Dean tapped for fellowship for aspiring presidents
- Harper College News Bureau
- April 29, 2017
The Aspen Institute, a Washington, D.C.-based educational and policy studies organization, announced Dr. Jennifer Berne, Harper College Dean of Liberal Arts, has been tapped for its Aspen Presidential Fellowship for Community College Excellence.
The highly selective program aims to expand the talent pipeline amid a looming shortage of community college presidents and the critical need to improve student success.
“The opportunity to spend time and study with people who have dedicated their lives to making community colleges better is truly an honor,” Berne said.
Community colleges enroll more than 6 million degree-seeking students including rapidly growing numbers of minority, low-income and first-generation students.

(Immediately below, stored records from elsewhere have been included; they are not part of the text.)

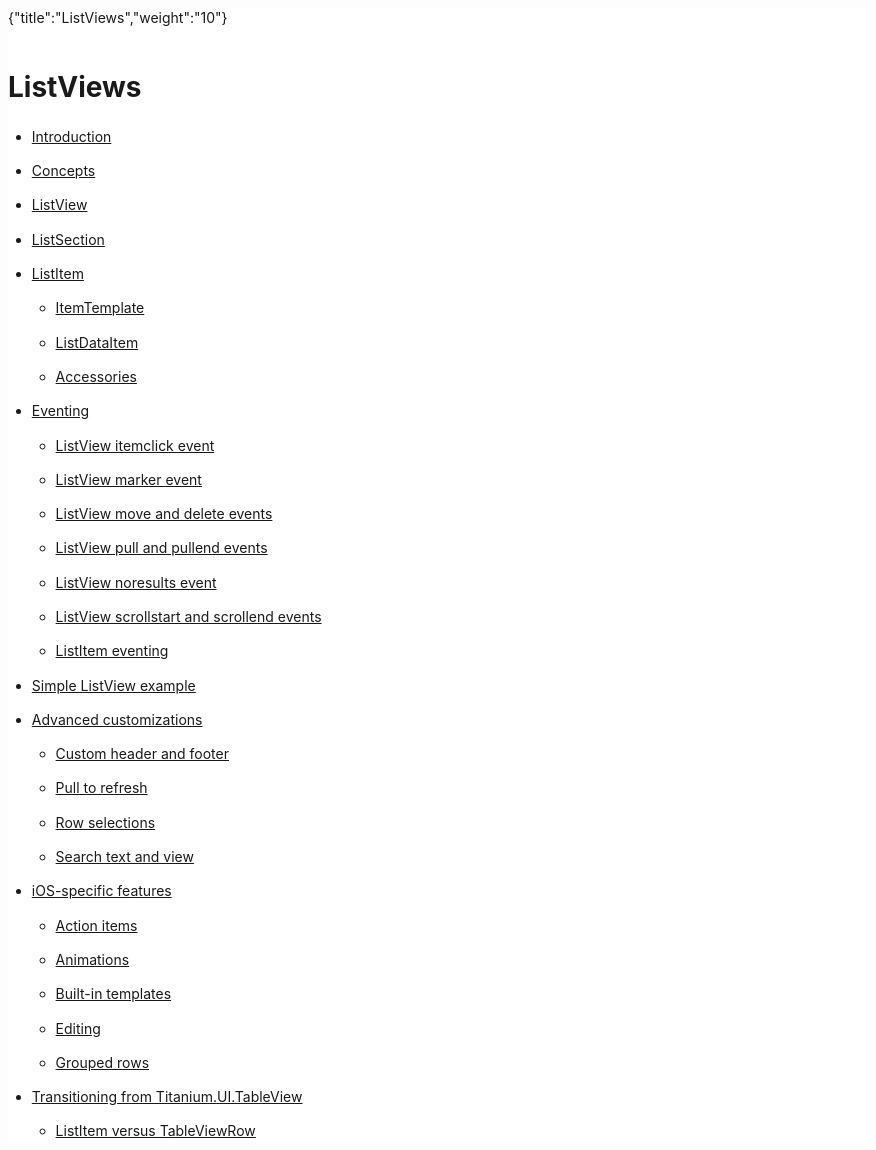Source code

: {"title":"ListViews","weight":"10"} 

# ListViews

*   [Introduction](#Introduction)
    
*   [Concepts](#Concepts)
    
*   [ListView](#ListView)
    
*   [ListSection](#ListSection)
    
*   [ListItem](#ListItem)
    
    *   [ItemTemplate](#ItemTemplate)
        
    *   [ListDataItem](#ListDataItem)
        
    *   [Accessories](#Accessories)
        
*   [Eventing](#Eventing)
    
    *   [ListView itemclick event](#ListViewitemclickevent)
        
    *   [ListView marker event](#ListViewmarkerevent)
        
    *   [ListView move and delete events](#ListViewmoveanddeleteevents)
        
    *   [ListView pull and pullend events](#ListViewpullandpullendevents)
        
    *   [ListView noresults event](#ListViewnoresultsevent)
        
    *   [ListView scrollstart and scrollend events](#ListViewscrollstartandscrollendevents)
        
    *   [ListItem eventing](#ListItemeventing)
        
*   [Simple ListView example](#SimpleListViewexample)
    
*   [Advanced customizations](#Advancedcustomizations)
    
    *   [Custom header and footer](#Customheaderandfooter)
        
    *   [Pull to refresh](#Pulltorefresh)
        
    *   [Row selections](#Rowselections)
        
    *   [Search text and view](#Searchtextandview)
        
*   [iOS-specific features](#iOS-specificfeatures)
    
    *   [Action items](#Actionitems)
        
    *   [Animations](#Animations)
        
    *   [Built-in templates](#Built-intemplates)
        
    *   [Editing](#Editing)
        
    *   [Grouped rows](#Groupedrows)
        
*   [Transitioning from Titanium.UI.TableView](#TransitioningfromTitanium.UI.TableView)
    
    *   [ListItem versus TableViewRow](#ListItemversusTableViewRow)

Yet they are experiencing a staggering rate of turnover: 365 presidents departed their community colleges over the past year, according to the American Association of Community Colleges.
Beginning in July, Berne and the select group of 40 Aspen Presidential Fellows will embark on a yearlong fellowship delivered in collaboration with the Stanford Educational Leadership Initiative and top community college leaders. The program reflects a new vision for leadership that focuses on delivering strong student outcomes. Dr. Mark Mrozinski, Harper College’s Dean of Continuing Education and Business Outreach, currently is in Aspen’s inaugural class of fellows.
Berne’s work at Harper includes academic leadership in the liberal arts, English as a Second Language, developmental literacy and adult basic education. She also works more broadly in the areas of curriculum, assessment and digital learning. In addition to her duties as dean, Berne teaches English 101 at Harper to actively participate in the classroom.
Harper College President Dr. Ken Ender said he has no doubt Berne would achieve and thrive in a college presidency.
“She is smart, savvy and passionate in her beliefs, and influential in her words and deeds,” Ender said.
Amid the sea of change of leadership and increasing pressures to dramatically improve student outcomes with fewer resources, community college presidents are being forced to rethink how they lead and how their colleges do business.
“These extraordinary fellows have demonstrated the drive to improve student outcomes and equity and the capacity to lead the college-wide reforms needed to ensure that all students succeed,” said Josh Wyner, Executive Director of the Aspen Institute’s College Excellence Program. “There’s an urgent need to improve student outcomes to benefit not only students, but also families, communities, and our nation’s economy.”